What you should do: Output every line below as it stands, dropping only the images.

**** Dataset excerpt ****

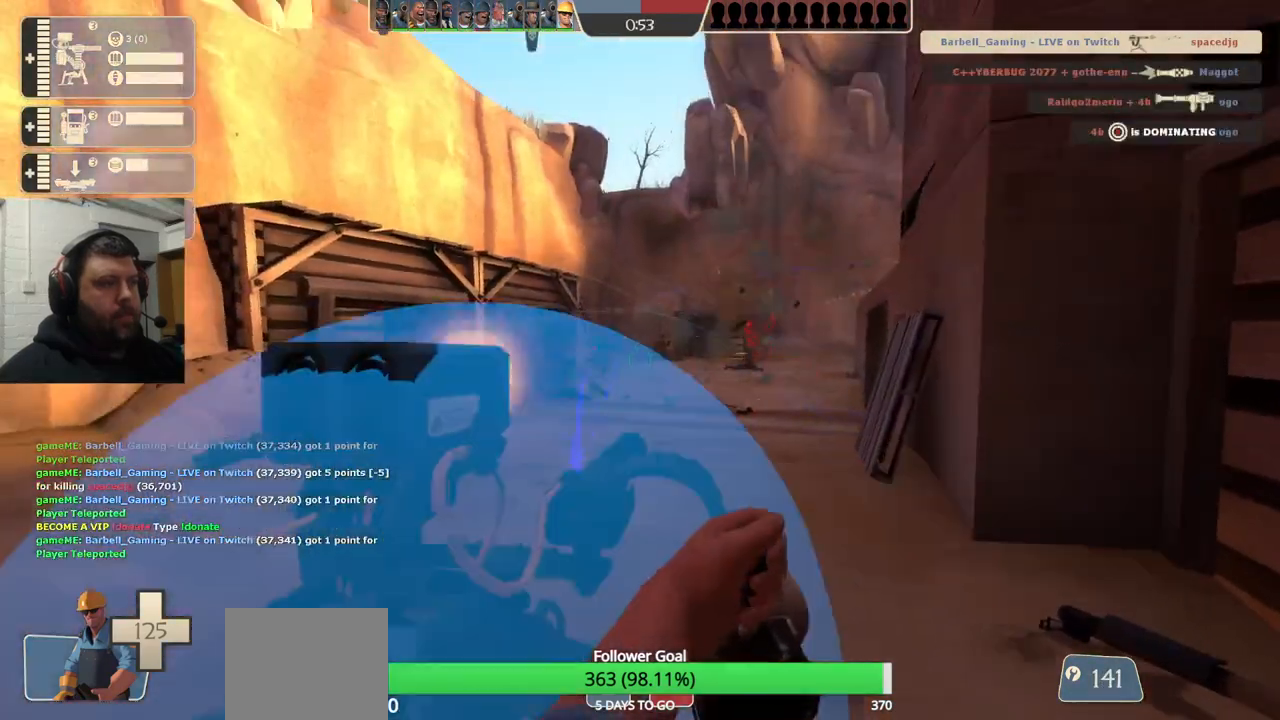
{"buttons": ["L2", "R2"], "left_stick": "center", "right_stick": "center", "events": []}
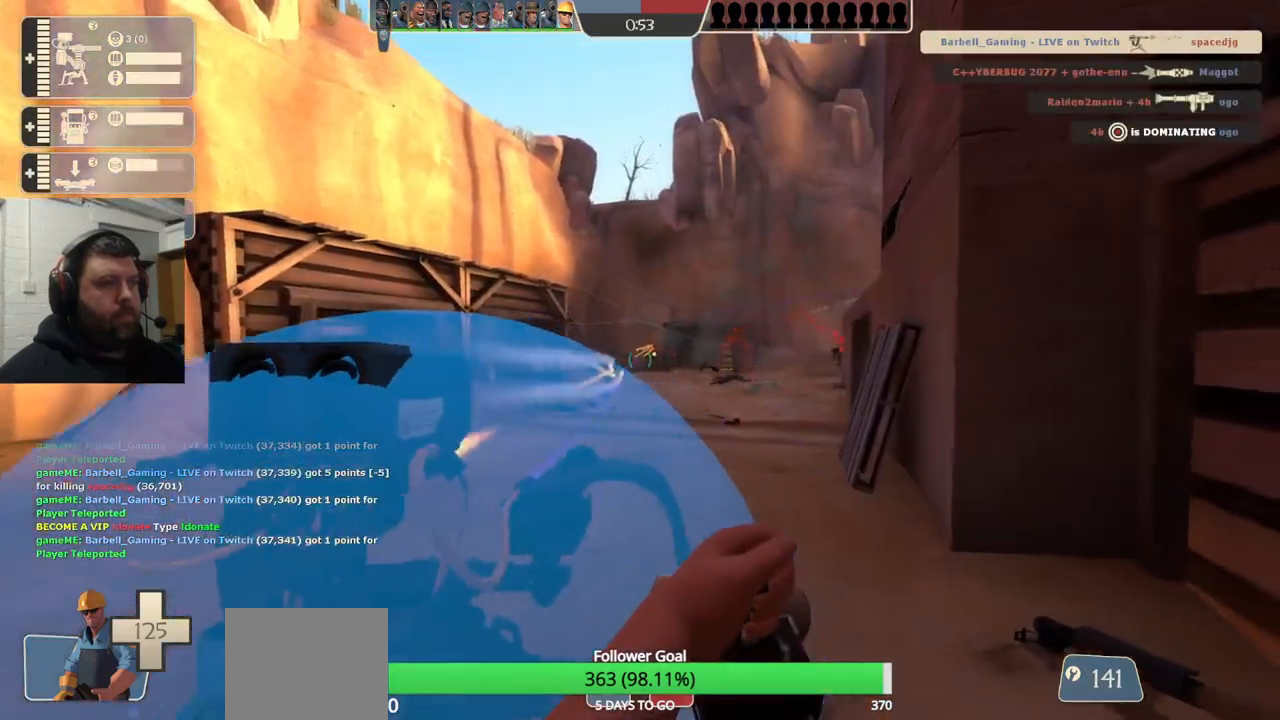
{"buttons": ["L2", "R2"], "left_stick": "center", "right_stick": "center", "events": []}
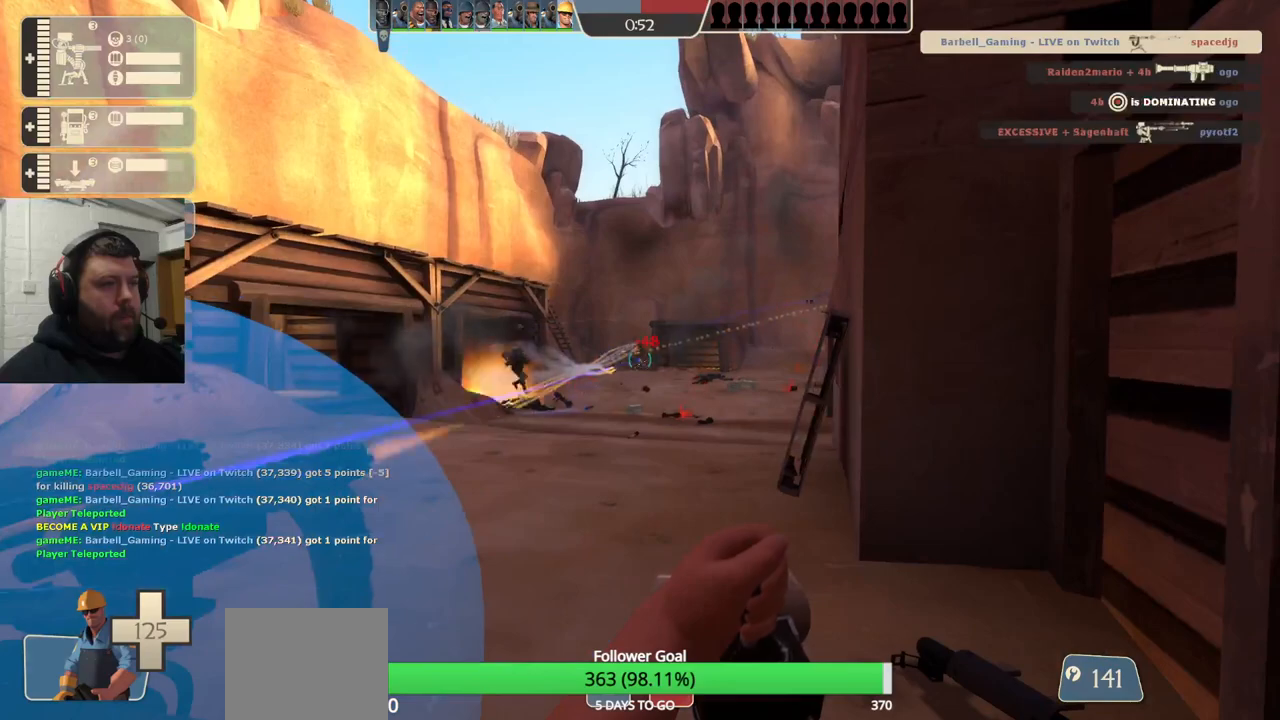
{"buttons": ["L2", "R2"], "left_stick": "center", "right_stick": "center", "events": []}
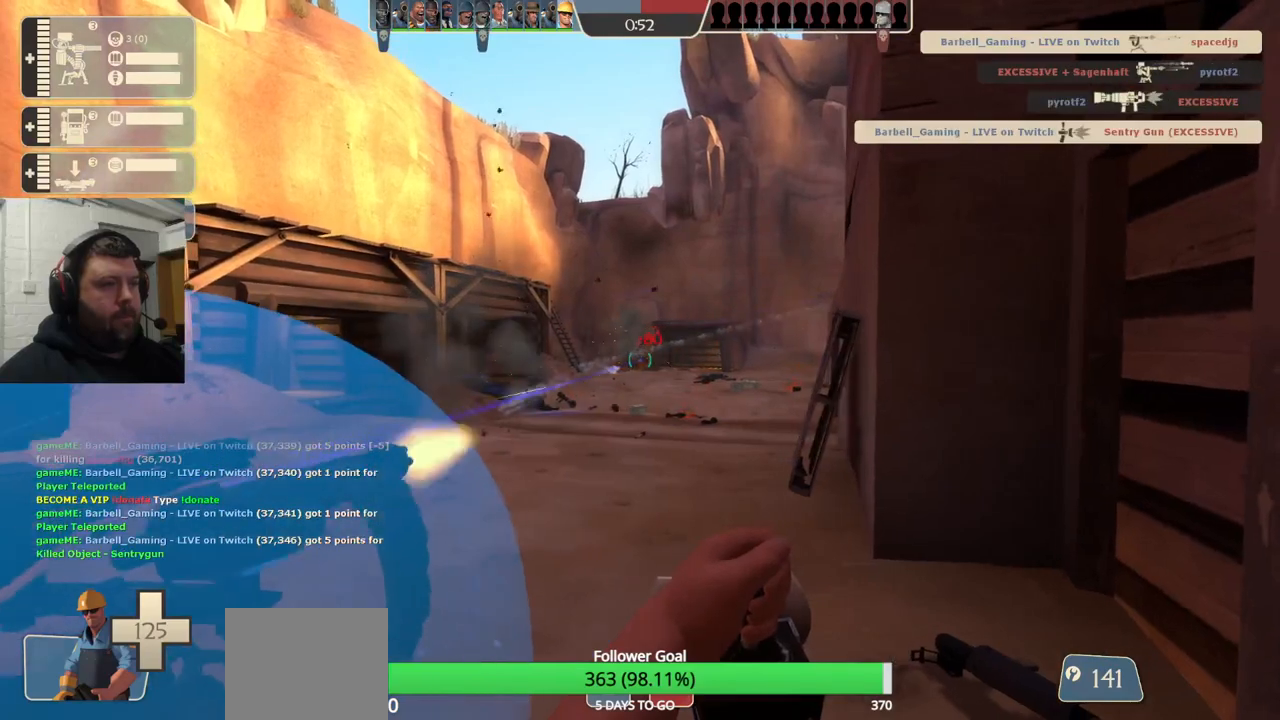
{"buttons": [], "left_stick": "center", "right_stick": "center", "events": [[450, "L2", "up"], [483, "R2", "up"]]}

****

Your response:
{"buttons": ["L2", "R2"], "left_stick": "center", "right_stick": "center", "events": []}
{"buttons": ["L2", "R2"], "left_stick": "center", "right_stick": "center", "events": []}
{"buttons": ["L2", "R2"], "left_stick": "center", "right_stick": "center", "events": []}
{"buttons": [], "left_stick": "center", "right_stick": "center", "events": [[450, "L2", "up"], [483, "R2", "up"]]}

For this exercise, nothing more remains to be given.